Required Path Exclusions
Add this paths block to EVERY rule (especially taint mode):
rules:
- id: my-taint-rule
mode: taint
paths:
exclude:
# Package managers
- "**/node_modules/**"
- "**/vendor/**"
# Build output
- "**/dist/**"
- "**/build/**"
# Minified/bundled files (specific patterns only)
- "**/*.min.js"
- "**/*.min.mjs"
- "**/*.bundle.js"
- "**/*.chunk.js"
- "**/*.chunk.mjs"
- "**/*-init.mjs"
# NOTE: Do NOT use broad patterns like "**/js/*.js" or "**/assets/**"
# as they exclude legitimate source files in some repos
# ... rest of rule
Why This Matters
| File Type | Typical Size | Taint Mode Behavior |
|---|---|---|
| Source file | 1-50 KB | Fast analysis |
| Bundled JS | 100KB-2MB | TIMEOUT (30s default) |
| Minified JS | 50KB-500KB | TIMEOUT or very slow |
Real example: A 588KB Vite bundle (viewer-init.mjs) caused 3 timeout errors and blocked rule execution until path exclusions were added.
Signs You Need More Exclusions
When running your rule, watch for:
Warning: 3 timeout error(s) in path/to/file.mjs when running rules...
Semgrep stopped running rules on path/to/file.mjs after 3 timeout error(s).
Add the problematic file pattern to your paths.exclude list.
Workflow
Step 1: Define the Vulnerability
Before writing any YAML, answer these questions:
Vulnerability Type: [e.g., Command Injection, SSRF, SQLi]
CWE ID: [e.g., CWE-78]
Security Impact: [e.g., Remote code execution as web server user]
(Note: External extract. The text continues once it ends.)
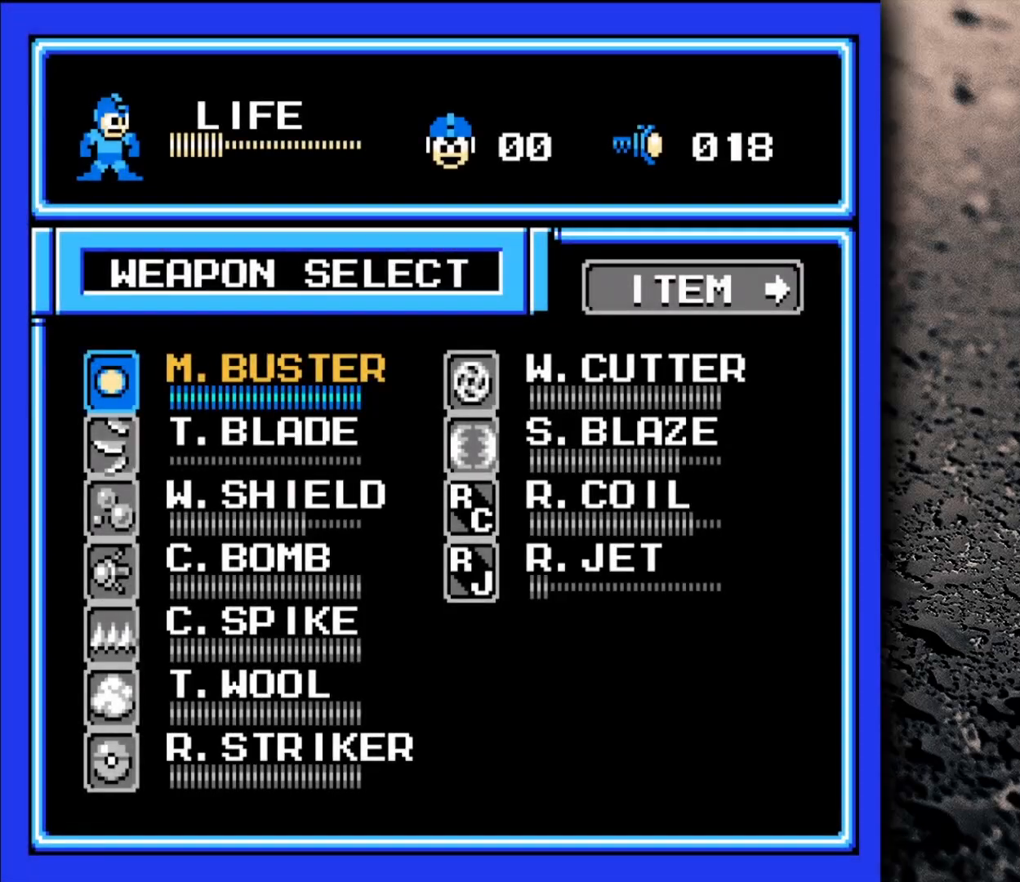
{"buttons": [], "events": []}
Vulnerable Pattern: [e.g., os.system() with user-controlled input]
Exploit Scenario: [e.g., Attacker controls filename parameter, injects shell commands]
Find 2-3 real examples from target codebase to guide pattern creation.
Step 2: Choose Rule Mode
| Mode | Use When | Example |
|---|---|---|
| Pattern-based | Single function calls, hardcoded values, dangerous API usage | eval(), hardcoded secrets, weak crypto |
| Taint mode | Data flows from user input to dangerous sink | SQLi, XSS, command injection, SSRF |
Decision guide:
- "Is user input involved?" → Taint mode
- "Is it a dangerous function regardless of input?" → Pattern mode
- "Do I need to track data across variables/functions?" → Taint mode
Step 3: Write the Rule
Pattern-Based Rule Template
rules:
- id: <org>-<vuln-type>-<specific-pattern>
languages:
- python
message: |
<Clear description of what was detected and why it's dangerous>
Remediation: <Specific fix recommendation>
severity: ERROR # ERROR, WARNING, or INFO
metadata:
cwe: "CWE-XX"
owasp:
- "A03:2021-Injection"
category: security
confidence: HIGH # HIGH, MEDIUM, LOW
author: "Your Name"
references:
- https://cwe.mitre.org/data/definitions/XX.html
patterns:
- pattern-either:
- pattern: dangerous_function($ARG)
- pattern: other_dangerous_function($ARG)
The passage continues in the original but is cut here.